Não há mais dúvidas de que a Rússia faz parte do clube dos países mais ricos do mundo, embora a situação dentro e em torno desse clube tenha mudado muito desde o final dos anos 1990 e não seja mais favorável ao G8.

Concebido em meados da década de 1970 como forma de consulta informal a portas fechadas entre as maiores economias ocidentais sobre o estado real da conjuntura global, o grupo, que incluía originalmente os cinco países mais ricos do mundo, alargou-se, transformando suas reuniões em um show político.

No entanto, quanto mais transparente é o ambiente, mais perigosas se tornam declarações diretas, feitas sem rodeios, até mesmo em reuniões privadas, nas quais vazamentos, de algum modo, acontecem. Sem discussões francas, porém, as reuniões perdem seu sentido na forma como foram concebidas.

Por outro lado, as mudanças fundamentais na relação de forças no mundo fizeram com que as reuniões no formato limitado se tornassem pouco eficazes. Em algum momento, ficou claro tratar-se de um absurdo discutir a situação econômica mundial sem a China. Por outro lado, a China não podia ser admitida no G8, já que esse grupo só integrava nações democráticas.

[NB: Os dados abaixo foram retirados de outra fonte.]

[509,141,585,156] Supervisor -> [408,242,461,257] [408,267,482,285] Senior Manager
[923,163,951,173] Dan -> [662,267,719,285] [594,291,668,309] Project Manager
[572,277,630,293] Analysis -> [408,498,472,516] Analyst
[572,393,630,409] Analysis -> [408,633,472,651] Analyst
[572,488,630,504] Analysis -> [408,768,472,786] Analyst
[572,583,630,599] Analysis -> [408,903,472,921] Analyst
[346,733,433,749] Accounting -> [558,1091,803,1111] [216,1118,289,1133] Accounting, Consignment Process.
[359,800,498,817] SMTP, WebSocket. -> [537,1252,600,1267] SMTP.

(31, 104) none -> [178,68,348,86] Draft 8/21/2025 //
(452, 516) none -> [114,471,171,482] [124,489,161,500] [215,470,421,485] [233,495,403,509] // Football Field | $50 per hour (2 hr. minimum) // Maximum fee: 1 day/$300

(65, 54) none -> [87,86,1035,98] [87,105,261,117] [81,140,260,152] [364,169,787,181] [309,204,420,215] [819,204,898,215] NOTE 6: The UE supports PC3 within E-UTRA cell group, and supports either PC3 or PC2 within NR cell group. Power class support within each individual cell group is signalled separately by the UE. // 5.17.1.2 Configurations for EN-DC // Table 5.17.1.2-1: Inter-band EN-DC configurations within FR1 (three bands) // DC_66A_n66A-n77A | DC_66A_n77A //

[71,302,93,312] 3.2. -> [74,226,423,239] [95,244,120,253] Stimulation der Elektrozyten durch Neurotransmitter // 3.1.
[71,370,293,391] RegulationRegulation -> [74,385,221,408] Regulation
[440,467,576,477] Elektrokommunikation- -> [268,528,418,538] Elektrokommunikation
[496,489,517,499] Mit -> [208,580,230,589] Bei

A criação do G20 no meio da crise de 2008 resolveu o problema. No entanto, o G20 não chegou a formar um governo mundial. Na primeira fase da crise, a reunião das 20 maiores economias do mundo teve um efeito calmante. Com o tempo, porém, as reuniões se tornaram uma atividade cerimonial. Mesmo assim, cada país pro?ura usar sua presidência para se apresentar como potência mundial responsável. Agora é a vez da Rússia.

Nos últimos anos, a Rússia tem apresentado várias iniciativas globais que jamais se concretizaram por uma série de razões.

Por um lado, a Rússia não sabe demonstrar sua liderança no mundo atual devido ao ainda persistente complexo de inferioridade por causa da extinção da União Soviética. Além disso, os políticos russos ainda não aprenderam a embalar seus interesses egoístas em uma embalagem altruísta, ao contrário dos seus colegas ocidentais.

Por outro lado, no mundo atual, as iniciativas globais simplesmente não funcionam. Não há infraestrutura formal nem informal para levar à prática planos globais. Um dos traços marcantes do mundo moderno é o de que as decisões globais funcionam pior do que as iniciativas de dimensão menor.

O exemplo mais marcante disso é o fracasso dos esforços da ONU para o combate à mudança climática. Já nacionalmente, as tecnologias de eficiência energética e de redução das emissões de gases de efeito estufa são bastante eficazes.

Nos 15 anos passados desde que Boris Yeltsin participou pela primeira vez da reunião do G8 como líder de um país-membro de pleno direito, a meta de alcançar uma alta posição internacional fixada pelo então governo do país foi atingida e até ultrapassada. Todavia, não se sabe qual será o papel da Rússia no cenário internacional nos próximos anos.

No futuro, como em 1998, quando Yeltsin participou da primeira reunião do G8, o lugar da Rússia no mundo dependerá da qualidade de seu desenvolvimento interno e não da sua capacidade de se apresentar adequadamente nos fóruns internacionais.

[Este artigo foi originalmente escrito para o jornal “Kommersant” e publicado, de forma abreviada, no site Rusia Hoy, edição online da Rossyiskaya Gazeta em espanhol.]